概述
本文讲述如何通过spark sql把一个dataframe加载到spark的动态分区表中。
场景介绍
把csv和parquet文件加载到spark的动态分区表中,有很多中方案,这里介绍如何通过spark的dataframe把数据文件加载到动态分区表中。
注意:为了保证性能,指定分区的字段的字典数据的唯一值最好不要超过几万。这是spark-2.3的partitionBy算子的源码的注释中写到的。
数据准备
有如下的csv数据文件:idtimedata
david,shenzhen,31,1,201903
eason,shenzhen,27,2,201904
jarry,wuhan,35,3,201904
aarry2,wuhan1,34,4,201904
barry3,wuhan2,33,5,201904
carry4,wuhan3,32,6,201904
darry5,wuhan4,31,7,201903
earry6,wuhan9,30,8,201903
把该文件上传到hdfs文件系统的/curdata目录下。
hadoop fs -put idtimedata /curdata/
加载csv文件
加载csv文件到一级分区表
import org.apache.spark.sql.SparkSession
spark.sql("set hive.exec.dynamic.partition.mode = nonstrict")
spark.sql("set hive.exec.dynamic.partition = true")
spark.sql("show databases").show()
spark.sql("create database testdb").show()
spark.sql("use testdb").show()
spark.sql("CREATE TABLE IF NOT EXISTS persons (name STRING,address STRING,age INT, time string) PARTITIONED BY(pid STRING) ROW FORMAT DELIMITED FIELDS TERMINATED BY ',' ")
val pdf = spark.read.format("csv").load("/curdata/idtimedata")
pdf.show();
pdf.write.partitionBy("_c3").mode("append").saveAsTable("tmp.tmp1");
spark.sql("select * from tmp.tmp1").show();
spark.sql("insert into persons partition(pid) select * from tmp.tmp1").show();
spark.sql("select * from persons").show();
加载csv文件到二级分区表
import org.apache.spark.sql.SparkSession
spark.sql("set hive.exec.dynamic.partition.mode = nonstrict")

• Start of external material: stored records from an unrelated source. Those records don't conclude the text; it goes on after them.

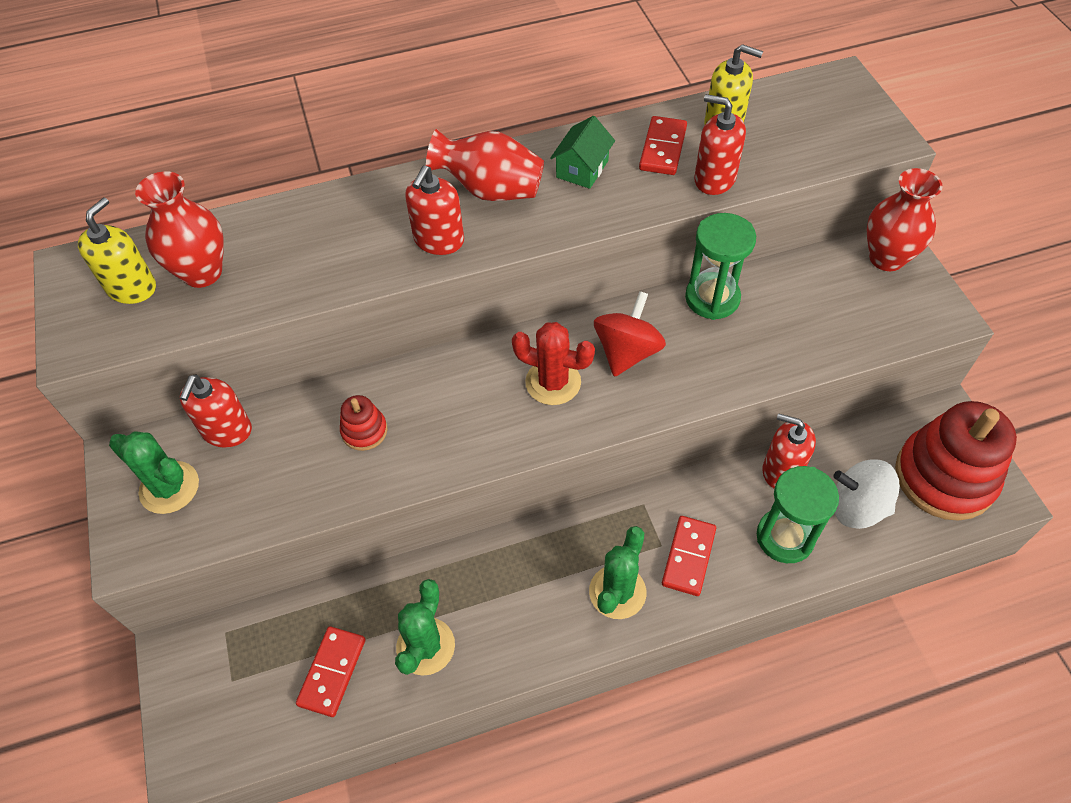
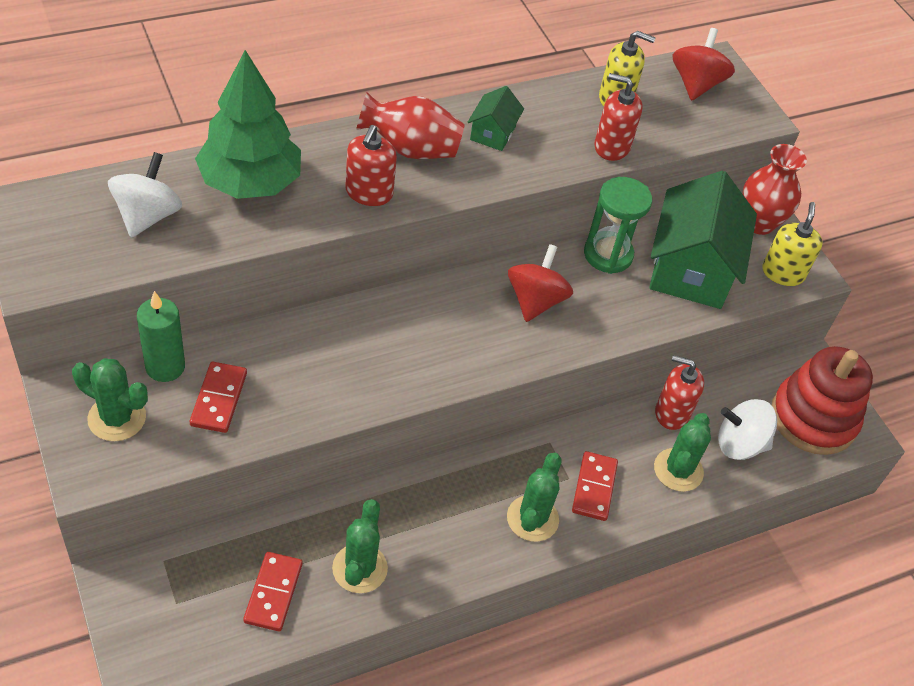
camera: 15 degrees left, 5 degrees down
(132, 287) = (80, 228): yellow soap dispenser -> yellow soap dispenser (783, 273)
(202, 272) = (147, 216): red vase -> white spinning top
(227, 430) = (165, 367): red soap dispenser -> green candle
(315, 232) = (250, 182): none -> green tree
(364, 431) = (299, 368): red stacking toy -> none
(553, 382) = (470, 326): red cactus -> none
(663, 148) = (564, 117): red domino -> red domino (219, 399)
(785, 537) = (678, 470): green hourglass -> green cactus
(805, 312) = (691, 268): none -> green house
(816, 105) = (696, 84): none -> red spinning top

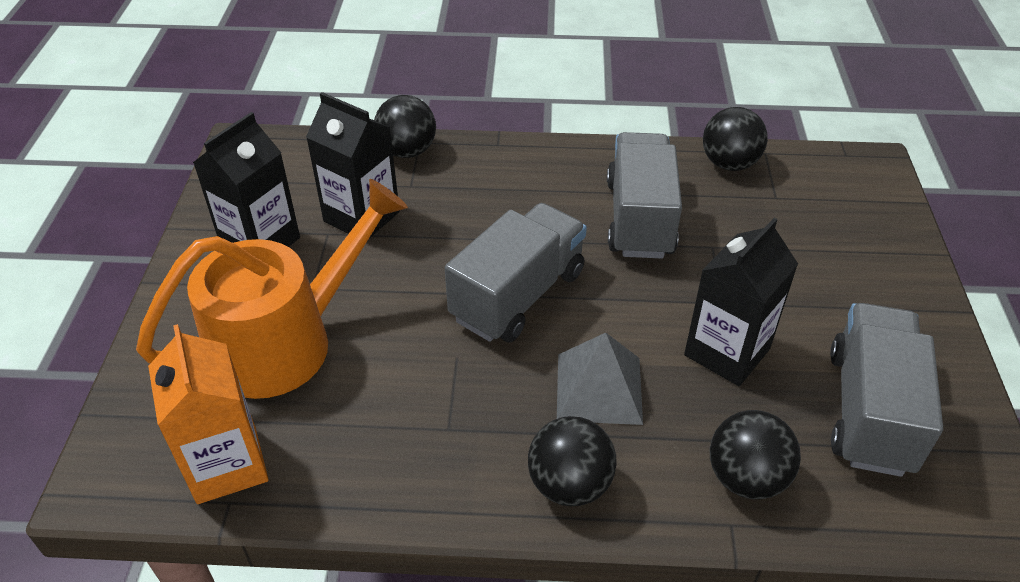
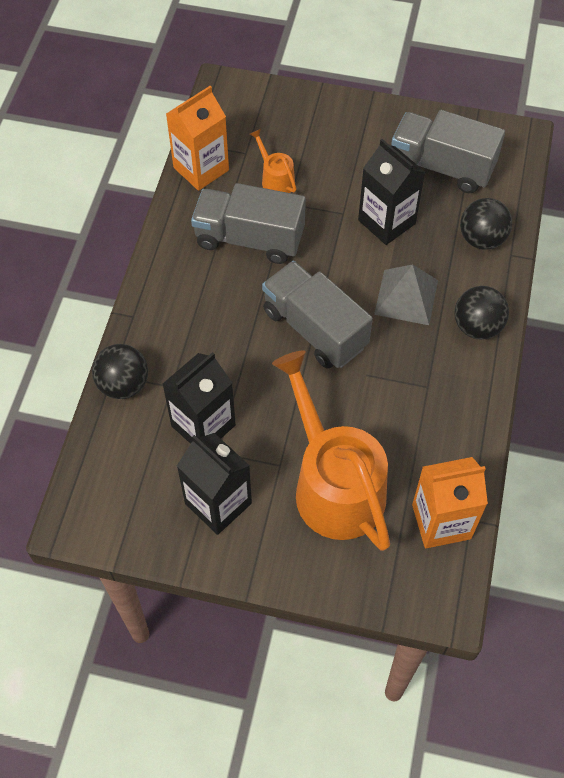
camera: 80 degrees left, 15 degrees up
(729, 164) = (201, 169): black ball -> orange carton
(746, 229) = (275, 179): none -> orange watering can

spark.sql("set hive.exec.dynamic.partition = true")
spark.sql("show databases").show()
spark.sql("create database testdb").show()

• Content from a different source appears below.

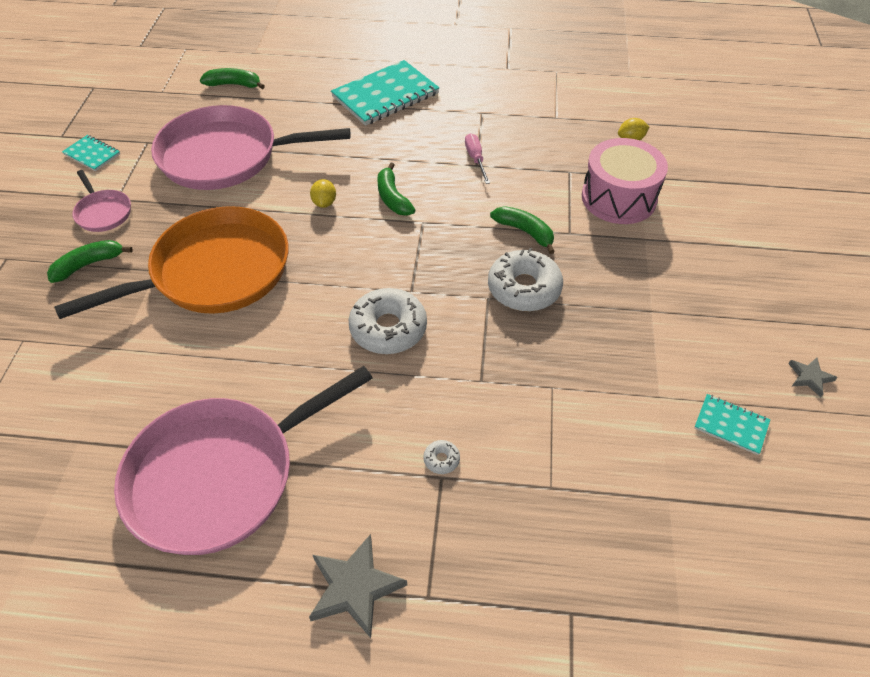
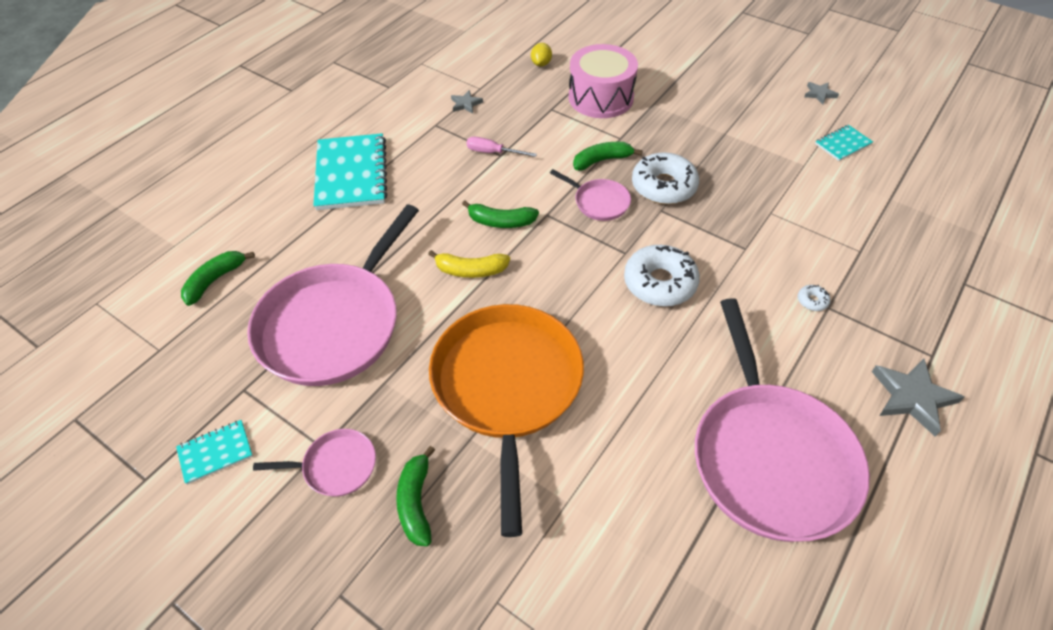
camera: 60 degrees left, 0 degrees up
(324, 203) = (470, 270): yellow lemon -> yellow banana
(465, 250) = (599, 202): none -> pink pan
(526, 118) = (466, 104): none -> grey star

spark.sql("use testdb").show()
spark.sql("CREATE TABLE IF NOT EXISTS persons2 (name STRING, address STRING, age INT) PARTITIONED BY(pid STRING, time string) ROW FORMAT DELIMITED FIELDS TERMINATED BY ',' ")

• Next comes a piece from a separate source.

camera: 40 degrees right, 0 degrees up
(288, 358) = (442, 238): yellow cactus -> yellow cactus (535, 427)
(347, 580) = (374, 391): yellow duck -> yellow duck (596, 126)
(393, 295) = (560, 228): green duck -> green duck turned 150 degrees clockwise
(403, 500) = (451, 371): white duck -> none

val pdf = spark.read.format("csv").load("/curdata/idtimedata")
pdf.show();
pdf.write.partitionBy("_c3", "_c4").mode("append").saveAsTable("tmp.tmp2");
spark.sql("select * from tmp.tmp1").show();
spark.sql("insert into persons2 partition(pid,time) select * from tmp.tmp2").show();
spark.sql("select * from persons2").show();
参考资料
- https://issues.apache.org/jira/browse/SPARK-14927